(Collected data entries)

________________________________________

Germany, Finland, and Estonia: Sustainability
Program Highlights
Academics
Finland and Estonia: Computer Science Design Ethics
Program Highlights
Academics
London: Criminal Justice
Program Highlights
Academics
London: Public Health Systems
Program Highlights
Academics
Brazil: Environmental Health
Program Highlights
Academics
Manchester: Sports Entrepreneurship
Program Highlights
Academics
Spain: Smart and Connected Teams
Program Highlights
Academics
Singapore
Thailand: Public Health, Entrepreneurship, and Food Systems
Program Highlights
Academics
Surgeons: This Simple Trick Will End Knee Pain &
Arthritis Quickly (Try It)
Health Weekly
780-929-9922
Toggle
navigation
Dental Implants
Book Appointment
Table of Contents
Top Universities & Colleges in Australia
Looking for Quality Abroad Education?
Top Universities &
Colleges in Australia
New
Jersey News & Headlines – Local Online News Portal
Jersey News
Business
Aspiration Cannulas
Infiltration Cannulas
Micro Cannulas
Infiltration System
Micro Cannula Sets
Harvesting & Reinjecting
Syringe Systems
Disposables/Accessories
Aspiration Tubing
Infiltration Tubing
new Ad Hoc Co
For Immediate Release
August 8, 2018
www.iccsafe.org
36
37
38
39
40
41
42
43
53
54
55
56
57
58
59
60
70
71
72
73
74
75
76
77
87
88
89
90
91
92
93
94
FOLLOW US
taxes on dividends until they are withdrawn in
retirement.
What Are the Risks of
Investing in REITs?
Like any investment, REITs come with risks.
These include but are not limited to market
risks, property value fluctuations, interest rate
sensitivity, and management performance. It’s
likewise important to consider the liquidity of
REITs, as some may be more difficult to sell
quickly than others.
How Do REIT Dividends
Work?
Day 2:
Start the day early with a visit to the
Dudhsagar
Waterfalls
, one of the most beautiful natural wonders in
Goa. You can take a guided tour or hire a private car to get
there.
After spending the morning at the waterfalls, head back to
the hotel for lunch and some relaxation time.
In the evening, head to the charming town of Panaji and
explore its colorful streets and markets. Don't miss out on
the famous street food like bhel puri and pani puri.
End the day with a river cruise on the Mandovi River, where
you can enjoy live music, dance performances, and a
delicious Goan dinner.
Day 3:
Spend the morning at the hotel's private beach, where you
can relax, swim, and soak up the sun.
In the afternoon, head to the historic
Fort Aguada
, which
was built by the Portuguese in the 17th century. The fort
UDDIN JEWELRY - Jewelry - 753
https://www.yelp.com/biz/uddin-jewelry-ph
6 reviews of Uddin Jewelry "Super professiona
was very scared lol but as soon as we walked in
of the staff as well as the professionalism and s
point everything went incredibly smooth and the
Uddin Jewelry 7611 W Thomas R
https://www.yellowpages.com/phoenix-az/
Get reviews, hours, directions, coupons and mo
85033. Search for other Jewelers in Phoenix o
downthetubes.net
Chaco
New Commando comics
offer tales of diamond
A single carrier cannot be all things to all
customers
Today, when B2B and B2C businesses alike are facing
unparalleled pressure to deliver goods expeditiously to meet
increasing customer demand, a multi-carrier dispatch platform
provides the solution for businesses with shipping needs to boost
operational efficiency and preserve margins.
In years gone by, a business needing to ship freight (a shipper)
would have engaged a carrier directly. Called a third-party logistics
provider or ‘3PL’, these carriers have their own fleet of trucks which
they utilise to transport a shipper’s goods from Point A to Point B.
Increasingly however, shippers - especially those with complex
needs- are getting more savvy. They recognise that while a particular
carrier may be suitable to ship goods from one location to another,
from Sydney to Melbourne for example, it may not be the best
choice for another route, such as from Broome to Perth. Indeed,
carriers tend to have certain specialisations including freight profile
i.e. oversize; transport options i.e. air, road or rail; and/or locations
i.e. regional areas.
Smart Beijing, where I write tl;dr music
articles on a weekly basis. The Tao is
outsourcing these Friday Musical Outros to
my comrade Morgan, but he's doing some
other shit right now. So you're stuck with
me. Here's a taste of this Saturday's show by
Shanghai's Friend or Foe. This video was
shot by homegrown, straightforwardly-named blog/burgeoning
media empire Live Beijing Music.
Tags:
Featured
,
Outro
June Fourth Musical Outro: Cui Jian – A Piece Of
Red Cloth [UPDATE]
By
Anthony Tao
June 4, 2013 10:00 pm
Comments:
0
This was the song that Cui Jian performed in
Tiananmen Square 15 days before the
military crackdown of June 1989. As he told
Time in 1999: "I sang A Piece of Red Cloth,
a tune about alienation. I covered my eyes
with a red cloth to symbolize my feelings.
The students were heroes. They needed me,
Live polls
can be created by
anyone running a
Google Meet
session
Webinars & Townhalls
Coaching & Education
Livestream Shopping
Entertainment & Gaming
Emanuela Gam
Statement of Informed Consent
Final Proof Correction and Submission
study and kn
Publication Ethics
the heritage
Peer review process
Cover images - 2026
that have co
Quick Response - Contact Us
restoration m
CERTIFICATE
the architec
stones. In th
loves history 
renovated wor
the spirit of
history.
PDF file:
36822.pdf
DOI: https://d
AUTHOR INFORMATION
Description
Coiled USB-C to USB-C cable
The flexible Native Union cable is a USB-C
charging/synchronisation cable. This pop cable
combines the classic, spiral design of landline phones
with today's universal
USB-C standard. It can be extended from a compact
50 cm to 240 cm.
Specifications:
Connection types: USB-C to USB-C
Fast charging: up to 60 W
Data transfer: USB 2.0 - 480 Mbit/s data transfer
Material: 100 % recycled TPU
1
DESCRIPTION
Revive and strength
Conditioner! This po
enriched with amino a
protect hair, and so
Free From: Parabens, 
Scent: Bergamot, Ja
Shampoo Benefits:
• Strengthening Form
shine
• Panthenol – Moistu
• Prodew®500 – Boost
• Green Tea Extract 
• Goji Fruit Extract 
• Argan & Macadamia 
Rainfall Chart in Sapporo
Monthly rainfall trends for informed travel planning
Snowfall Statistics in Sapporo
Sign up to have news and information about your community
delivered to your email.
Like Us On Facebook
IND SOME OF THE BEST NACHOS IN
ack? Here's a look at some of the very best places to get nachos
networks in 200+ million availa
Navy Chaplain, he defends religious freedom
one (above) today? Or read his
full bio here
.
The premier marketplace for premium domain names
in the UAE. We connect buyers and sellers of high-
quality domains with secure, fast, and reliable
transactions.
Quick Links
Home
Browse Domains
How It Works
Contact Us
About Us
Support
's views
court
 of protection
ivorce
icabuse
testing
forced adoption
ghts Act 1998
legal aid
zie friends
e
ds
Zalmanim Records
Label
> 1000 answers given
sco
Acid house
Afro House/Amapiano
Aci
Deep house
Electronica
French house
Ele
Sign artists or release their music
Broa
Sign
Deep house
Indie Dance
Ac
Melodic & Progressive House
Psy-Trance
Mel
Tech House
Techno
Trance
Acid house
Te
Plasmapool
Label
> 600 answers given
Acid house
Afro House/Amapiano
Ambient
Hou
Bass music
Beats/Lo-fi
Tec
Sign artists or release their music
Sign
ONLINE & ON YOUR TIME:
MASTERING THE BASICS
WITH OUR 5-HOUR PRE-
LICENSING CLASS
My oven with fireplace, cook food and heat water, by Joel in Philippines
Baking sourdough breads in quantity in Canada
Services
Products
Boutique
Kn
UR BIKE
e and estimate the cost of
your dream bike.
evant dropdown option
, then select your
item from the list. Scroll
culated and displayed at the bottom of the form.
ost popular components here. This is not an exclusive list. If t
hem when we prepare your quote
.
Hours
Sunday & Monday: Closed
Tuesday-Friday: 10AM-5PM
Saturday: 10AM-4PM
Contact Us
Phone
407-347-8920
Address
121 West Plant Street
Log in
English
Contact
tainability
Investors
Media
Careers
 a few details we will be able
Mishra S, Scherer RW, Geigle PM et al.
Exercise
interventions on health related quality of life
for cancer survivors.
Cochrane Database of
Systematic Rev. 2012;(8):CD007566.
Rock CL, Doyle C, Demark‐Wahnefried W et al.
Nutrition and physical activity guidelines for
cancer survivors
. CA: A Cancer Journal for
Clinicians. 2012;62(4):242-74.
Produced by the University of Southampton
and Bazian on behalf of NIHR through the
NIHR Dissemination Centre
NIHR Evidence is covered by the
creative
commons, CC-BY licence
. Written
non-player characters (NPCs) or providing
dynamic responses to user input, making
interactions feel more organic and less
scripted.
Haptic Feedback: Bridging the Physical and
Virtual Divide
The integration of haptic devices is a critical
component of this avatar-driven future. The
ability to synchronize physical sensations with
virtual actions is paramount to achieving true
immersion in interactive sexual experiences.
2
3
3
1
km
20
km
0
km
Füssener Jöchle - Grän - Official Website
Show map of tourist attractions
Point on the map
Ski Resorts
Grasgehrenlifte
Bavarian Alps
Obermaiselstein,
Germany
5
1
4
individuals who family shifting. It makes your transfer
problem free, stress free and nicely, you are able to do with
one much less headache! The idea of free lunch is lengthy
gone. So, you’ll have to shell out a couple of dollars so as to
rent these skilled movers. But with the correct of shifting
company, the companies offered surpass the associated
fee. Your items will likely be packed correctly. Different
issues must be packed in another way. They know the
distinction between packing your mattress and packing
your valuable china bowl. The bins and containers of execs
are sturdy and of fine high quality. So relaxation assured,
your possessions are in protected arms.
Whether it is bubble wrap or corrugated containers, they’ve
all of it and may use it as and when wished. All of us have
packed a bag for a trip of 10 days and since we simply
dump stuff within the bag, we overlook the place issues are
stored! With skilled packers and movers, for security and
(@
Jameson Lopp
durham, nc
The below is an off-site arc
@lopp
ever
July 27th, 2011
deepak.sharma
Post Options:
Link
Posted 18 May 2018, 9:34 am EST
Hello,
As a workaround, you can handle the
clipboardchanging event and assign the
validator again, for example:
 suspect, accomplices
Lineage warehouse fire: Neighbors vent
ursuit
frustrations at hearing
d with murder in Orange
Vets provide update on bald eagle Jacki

________________________________________

- WHAT YOU SHOULD DO -
Recast the lines of the material as a JSON list of strings, one string per line with blank lines left out. Start at the first line of the material and stop after the line that contains "likewise important to".

- WRITTEN ANSWER -
[
  "Germany, Finland, and Estonia: Sustainability",
  "Program Highlights",
  "Academics",
  "Finland and Estonia: Computer Science Design Ethics",
  "Program Highlights",
  "Academics",
  "London: Criminal Justice",
  "Program Highlights",
  "Academics",
  "London: Public Health Systems",
  "Program Highlights",
  "Academics",
  "Brazil: Environmental Health",
  "Program Highlights",
  "Academics",
  "Manchester: Sports Entrepreneurship",
  "Program Highlights",
  "Academics",
  "Spain: Smart and Connected Teams",
  "Program Highlights",
  "Academics",
  "Singapore",
  "Thailand: Public Health, Entrepreneurship, and Food Systems",
  "Program Highlights",
  "Academics",
  "Surgeons: This Simple Trick Will End Knee Pain &",
  "Arthritis Quickly (Try It)",
  "Health Weekly",
  "780-929-9922",
  "Toggle",
  "navigation",
  "Dental Implants",
  "Book Appointment",
  "Table of Contents",
  "Top Universities & Colleges in Australia",
  "Looking for Quality Abroad Education?",
  "Top Universities &",
  "Colleges in Australia",
  "New",
  "Jersey News & Headlines – Local Online News Portal",
  "Jersey News",
  "Business",
  "Aspiration Cannulas",
  "Infiltration Cannulas",
  "Micro Cannulas",
  "Infiltration System",
  "Micro Cannula Sets",
  "Harvesting & Reinjecting",
  "Syringe Systems",
  "Disposables/Accessories",
  "Aspiration Tubing",
  "Infiltration Tubing",
  "new Ad Hoc Co",
  "For Immediate Release",
  "August 8, 2018",
  "www.iccsafe.org",
  "36",
  "37",
  "38",
  "39",
  "40",
  "41",
  "42",
  "43",
  "53",
  "54",
  "55",
  "56",
  "57",
  "58",
  "59",
  "60",
  "70",
  "71",
  "72",
  "73",
  "74",
  "75",
  "76",
  "77",
  "87",
  "88",
  "89",
  "90",
  "91",
  "92",
  "93",
  "94",
  "FOLLOW US",
  "taxes on dividends until they are withdrawn in",
  "retirement.",
  "What Are the Risks of",
  "Investing in REITs?",
  "Like any investment, REITs come with risks.",
  "These include but are not limited to market",
  "risks, property value fluctuations, interest rate",
  "sensitivity, and management performance. It’s",
  "likewise important to consider the liquidity of"
]